Data records →
· · · · ·
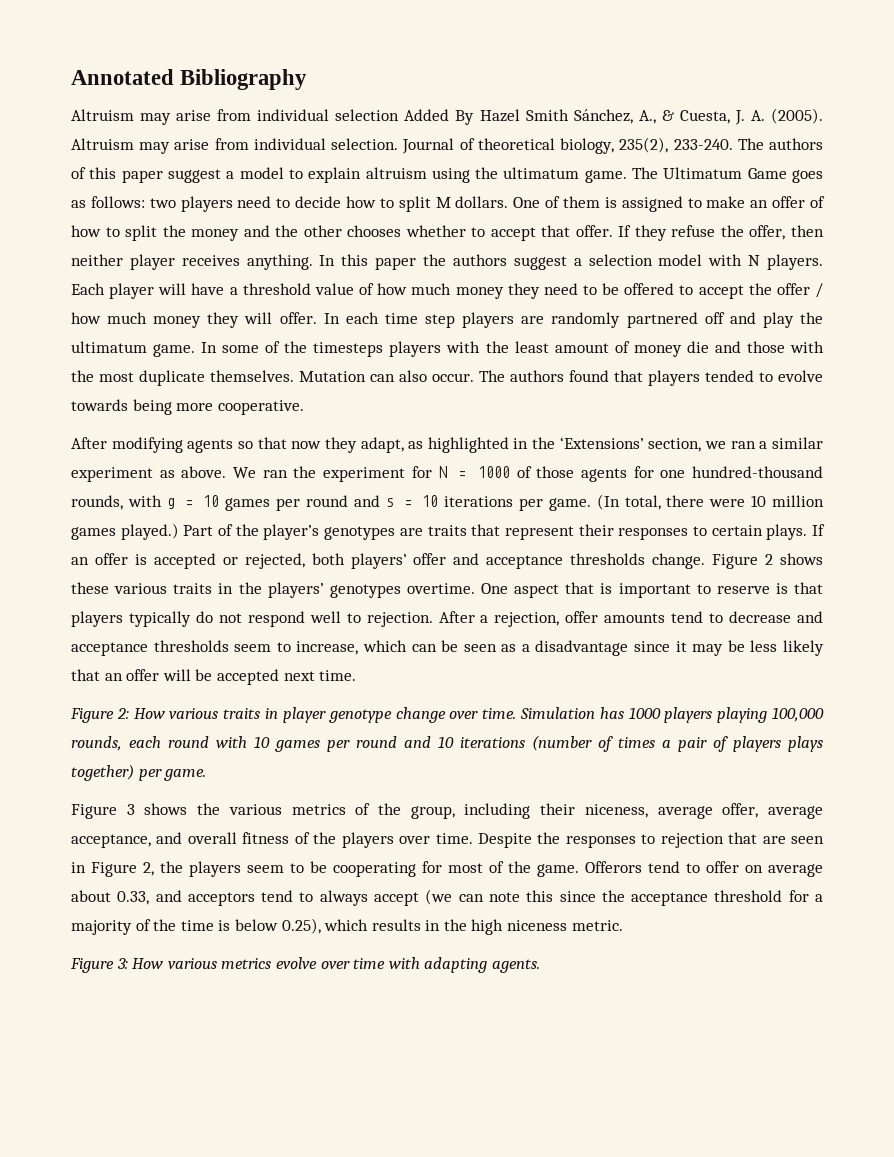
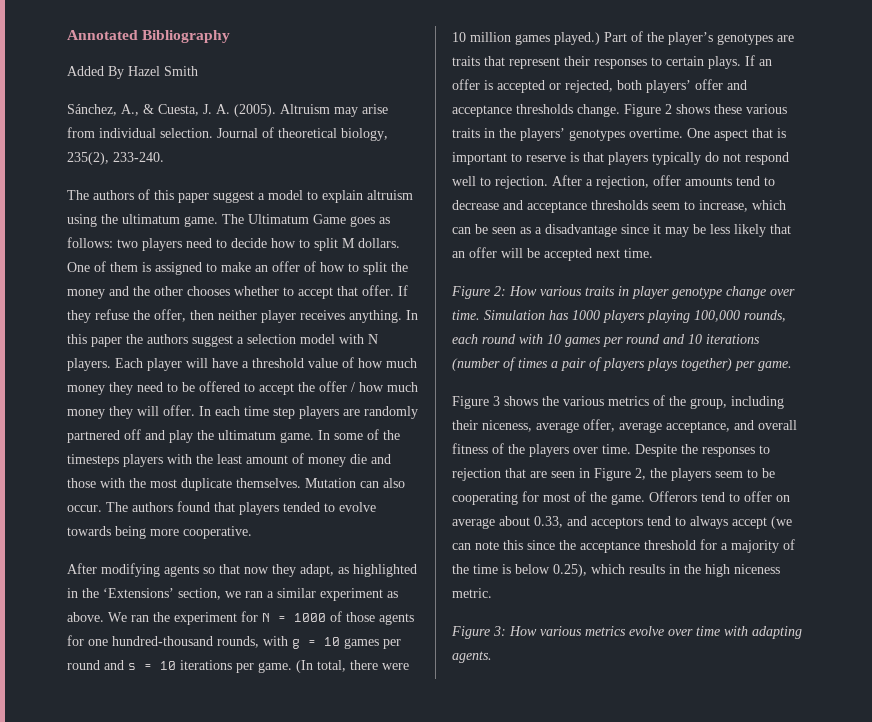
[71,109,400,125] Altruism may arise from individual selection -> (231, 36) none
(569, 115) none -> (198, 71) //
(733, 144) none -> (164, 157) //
· · · · ·
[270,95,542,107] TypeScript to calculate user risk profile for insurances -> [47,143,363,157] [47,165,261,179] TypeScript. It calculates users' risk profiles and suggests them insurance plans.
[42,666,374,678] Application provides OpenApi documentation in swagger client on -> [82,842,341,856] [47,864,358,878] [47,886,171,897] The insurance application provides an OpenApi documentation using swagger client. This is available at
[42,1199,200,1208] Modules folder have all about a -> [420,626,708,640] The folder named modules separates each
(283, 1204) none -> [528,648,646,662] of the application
· · · · ·
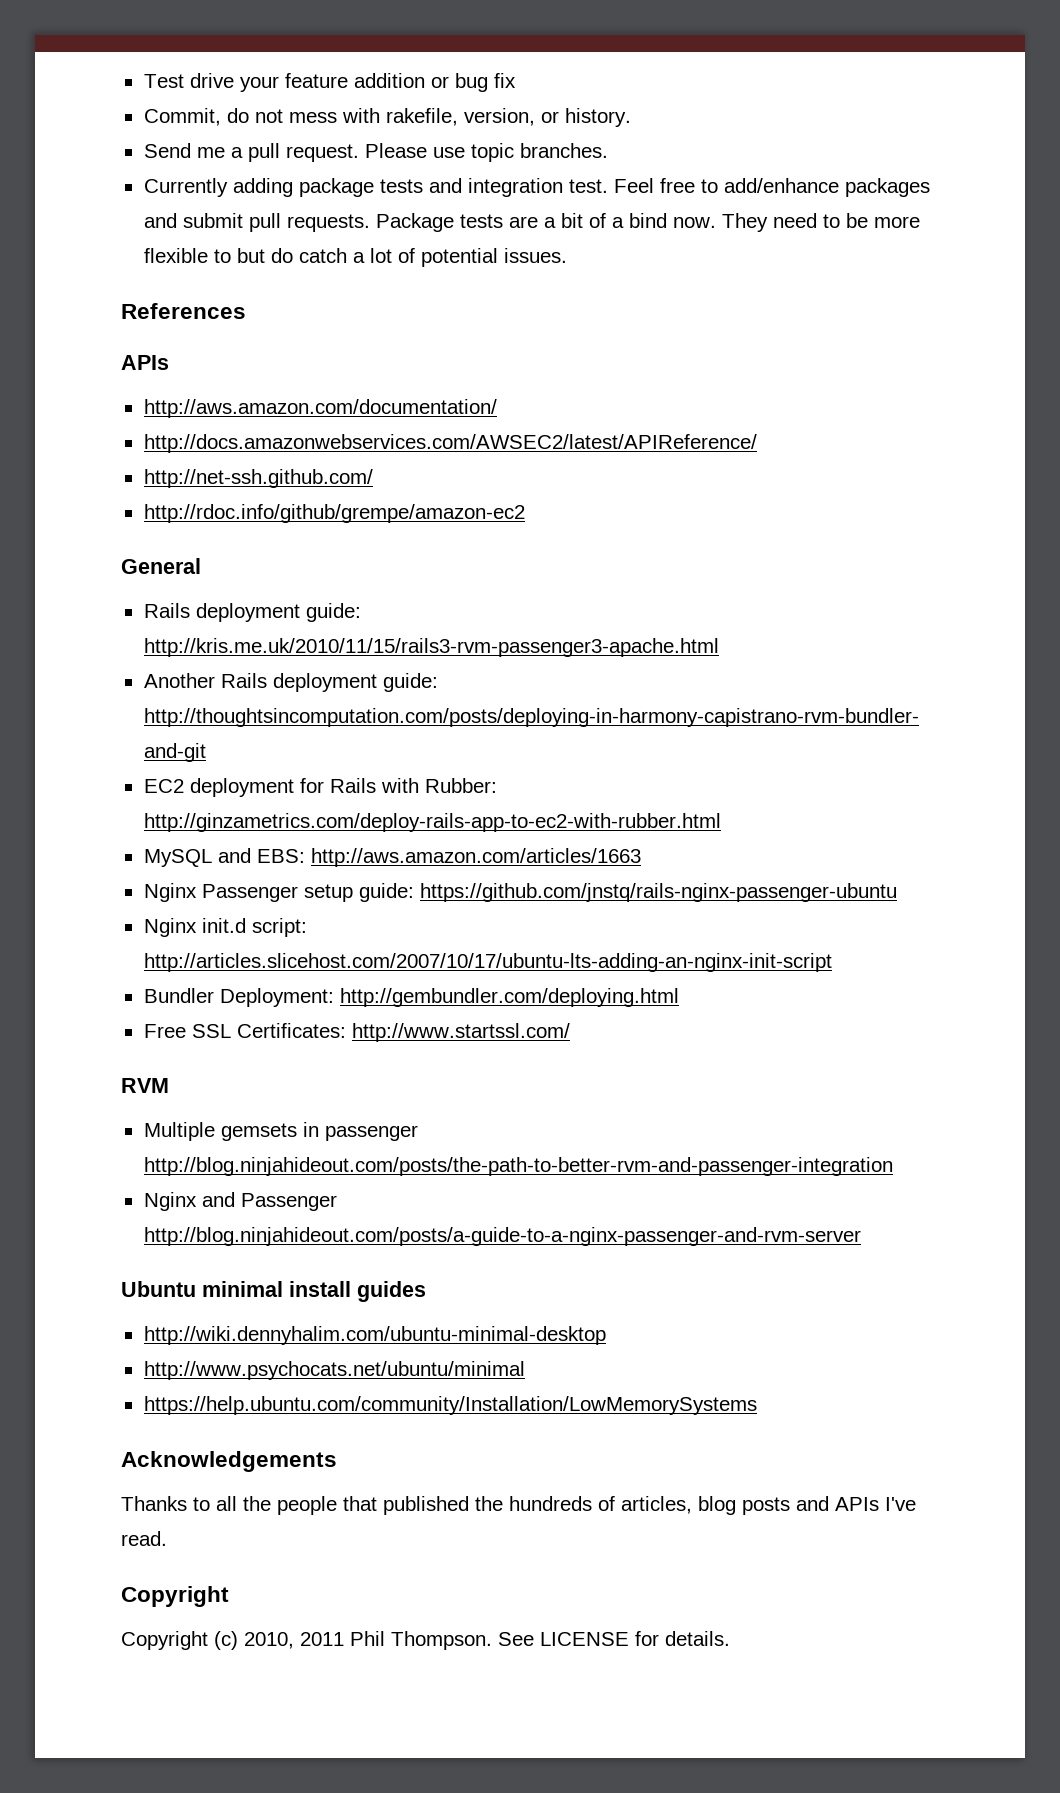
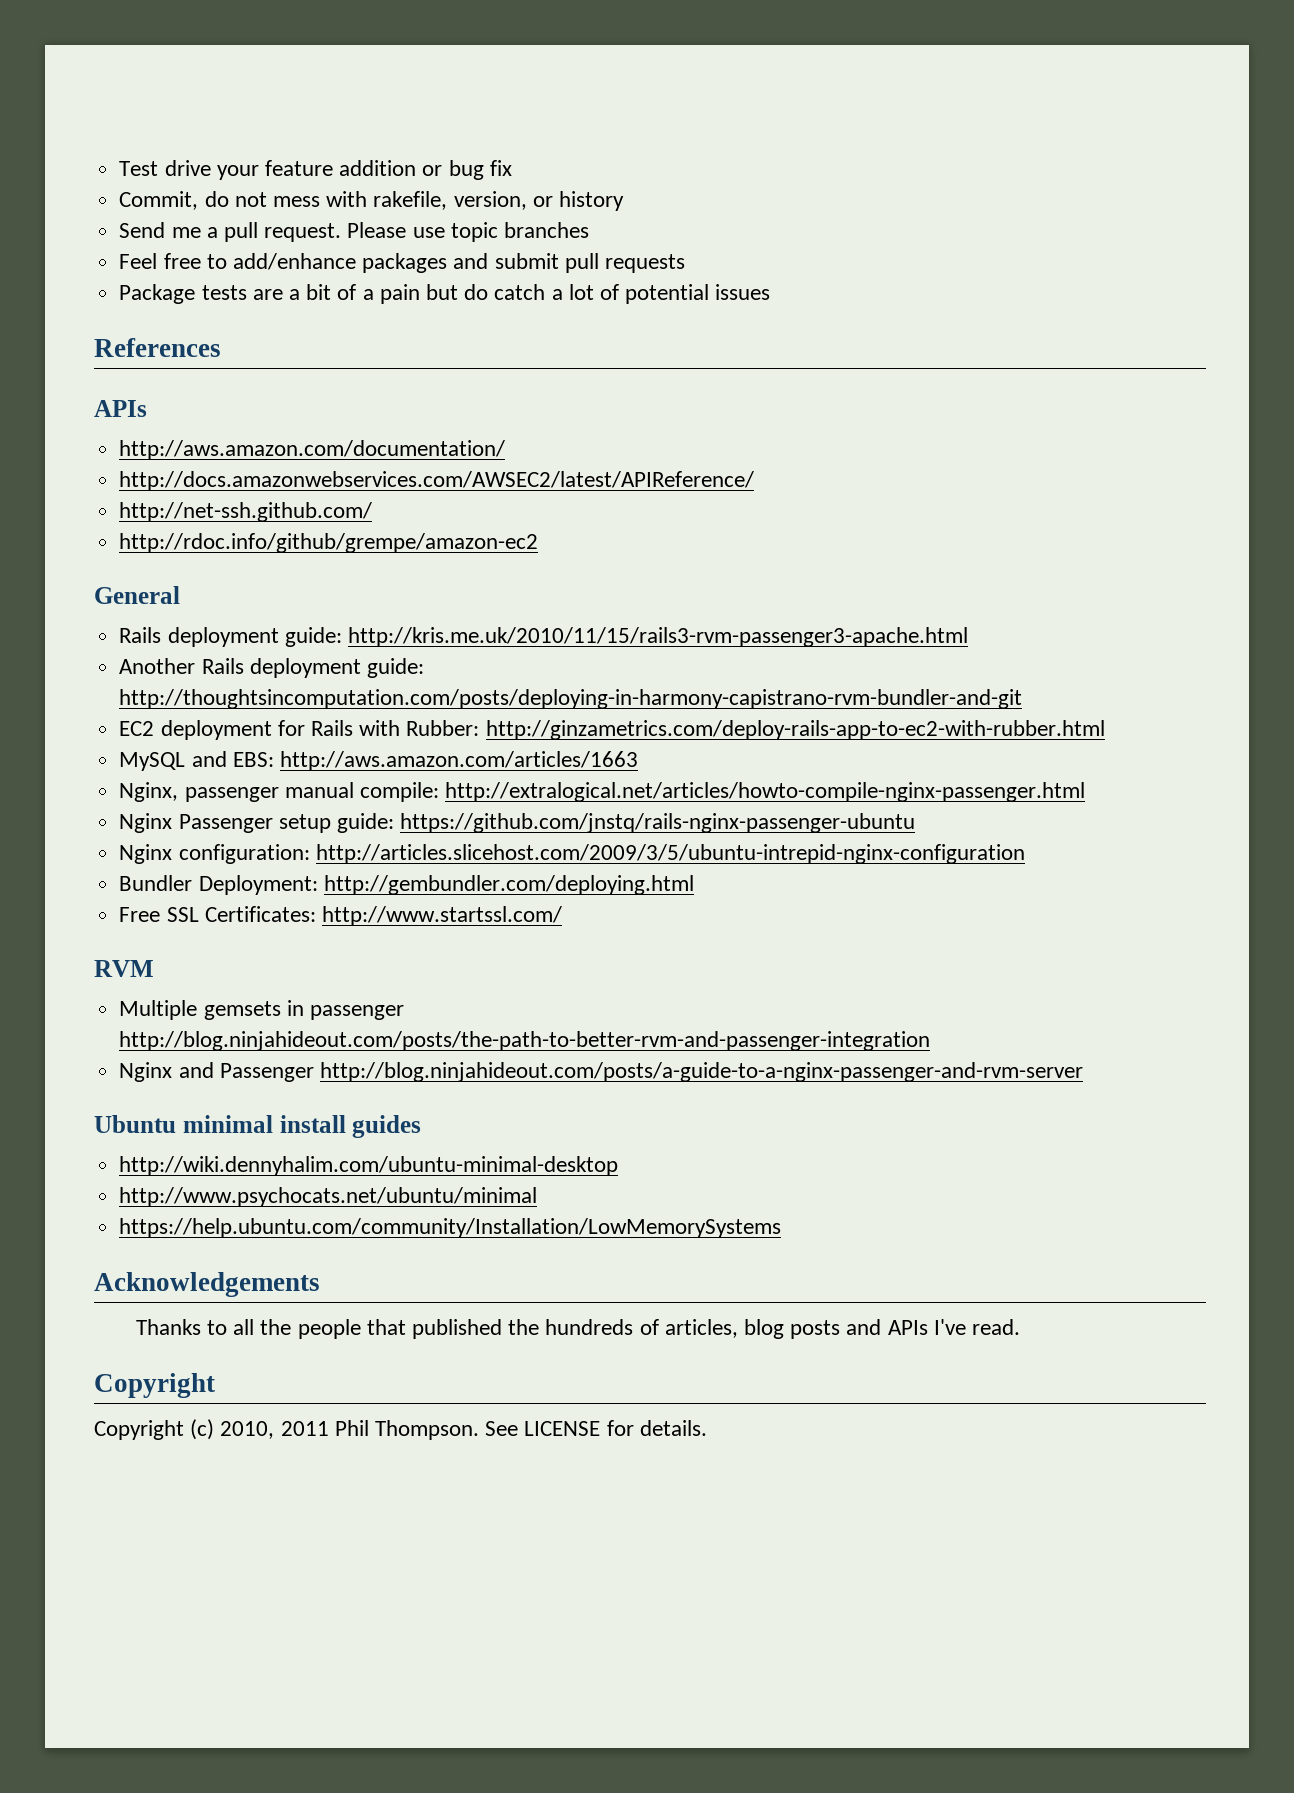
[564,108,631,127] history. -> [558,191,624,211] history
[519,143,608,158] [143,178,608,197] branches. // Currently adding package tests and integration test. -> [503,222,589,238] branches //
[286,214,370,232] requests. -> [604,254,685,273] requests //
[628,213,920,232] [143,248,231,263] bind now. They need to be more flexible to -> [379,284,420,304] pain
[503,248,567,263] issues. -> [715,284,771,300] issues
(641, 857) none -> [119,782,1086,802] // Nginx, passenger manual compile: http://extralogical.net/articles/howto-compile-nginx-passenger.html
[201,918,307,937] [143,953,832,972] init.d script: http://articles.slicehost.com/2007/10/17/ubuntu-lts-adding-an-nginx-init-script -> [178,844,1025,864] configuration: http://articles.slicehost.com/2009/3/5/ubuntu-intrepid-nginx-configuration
· · · · ·
What this task involves → For each line above that includes "application", copy the line.

Solution for this problem →
[42,666,374,678] Application provides OpenApi documentation in swagger client on -> [82,842,341,856] [47,864,358,878] [47,886,171,897] The insurance application provides an OpenApi documentation using swagger client. This is available at
(283, 1204) none -> [528,648,646,662] of the application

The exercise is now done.